▶ [Passage given]
━━━━━━━━━━━━━━━━━━━━
In this paper, we present a technique that can overlap computation and communication in virtual node mode [19]. Each core has six normal-priority torus FIFOs (first in, first outs), and each of these FIFOs can store up to four packets. At a full link bandwidth of 175 MB/s, each FIFO would fill up in about 4,320 processor cycles. We have observed in NAMD that the achievable throughput due to network contention corresponds to only about two links, which implies that each FIFO would fill up on average every 12,960 cycles. We can have the cores compute for these 12,960 cycles and periodically make calls in order to drain network FIFOs and call the progress engine in the messaging software. In NAMD, the rate of progress is specified as a command line parameter and can be tuned to the processor partition size and the benchmark.
━━━━━━━━━━━━━━━━━━━━
Stored data entries:
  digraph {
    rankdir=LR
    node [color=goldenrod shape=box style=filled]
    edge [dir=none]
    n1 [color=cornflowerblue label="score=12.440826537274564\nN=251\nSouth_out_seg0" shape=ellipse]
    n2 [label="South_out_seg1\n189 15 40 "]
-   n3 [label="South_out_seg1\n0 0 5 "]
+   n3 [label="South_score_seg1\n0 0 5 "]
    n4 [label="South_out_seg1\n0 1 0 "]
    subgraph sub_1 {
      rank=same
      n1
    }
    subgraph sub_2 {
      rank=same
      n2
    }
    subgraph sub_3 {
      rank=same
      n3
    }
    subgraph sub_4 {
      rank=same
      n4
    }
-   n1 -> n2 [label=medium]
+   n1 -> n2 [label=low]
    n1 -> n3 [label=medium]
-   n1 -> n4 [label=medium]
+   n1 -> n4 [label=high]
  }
━━━━━━━━━━━━━━━━━━━━
▶ [Problems]
a) Decide whether each statement agrees with the passage on overlapping computation and communication, answering yes or no and quoting the words of the passage that decide it.
(i) Each core has six normal-priority torus FIFOs.
(ii) Each FIFO can hold up to eight packets.
(iii) In NAMD, the rate of progress is fixed and cannot be adjusted.
b) List every count or measurement in the passage on overlapping computation and communication, leaving out the bracketed reference number and giving a repeated figure only once.
c) Write the next part of the passage on overlapping computation and communication, beginning after its last sentence.
The diagram entries play no part in the work here.

▶ [Answers to each task]
a)
(i) Yes: "Each core has six normal-priority torus FIFOs (first in, first outs)"
(ii) No: "each of these FIFOs can store up to four packets"
(iii) No: "the rate of progress is specified as a command line parameter and can be tuned to the processor partition size and the benchmark"

b)
- six normal-priority torus FIFOs per core
- up to four packets per FIFO
- a full link bandwidth of 175 MB/s
- about 4,320 processor cycles to fill a FIFO at full bandwidth
- throughput of only about two links
- 12,960 cycles to fill a FIFO on average

c)
The BG/L torus interconnect is a reliable network in which a packet is sent downstream only if there are resources available for it. The local resources of the packet are released when the receiver acknowledges the error-free reception of the packet. Hence, the reception FIFOs must be drained before they fill to capacity. If this is not done, packets will be trapped in intermediate buffers on the network. The progress calls in NAMD prevent this from happening, as network reception FIFOs are drained from the inner compute loops.

We had to develop infrastructure in the Charm++ runtime system in order to support such progress calls from application entry methods. We extended this runtime to support immediate messages, within the progress calls. With an immediate method, the handler for the message is called within the progress call, allowing the message to be forwarded to other processors. The NAMD coordinate multicast uses a spanning tree to multicast data to the destinations (see the section on dynamic load balancing). If an intermediate destination on the spanning tree is busy in a compute loop, the multicast messages will be delayed, resulting in poor performance. With immediate messages, the multicast data can be forwarded on the intermediate nodes within a few thousand processor cycles after the message has arrived. Similarly, immediate messages can also be used for the force reduction messages that are sent back to the patches.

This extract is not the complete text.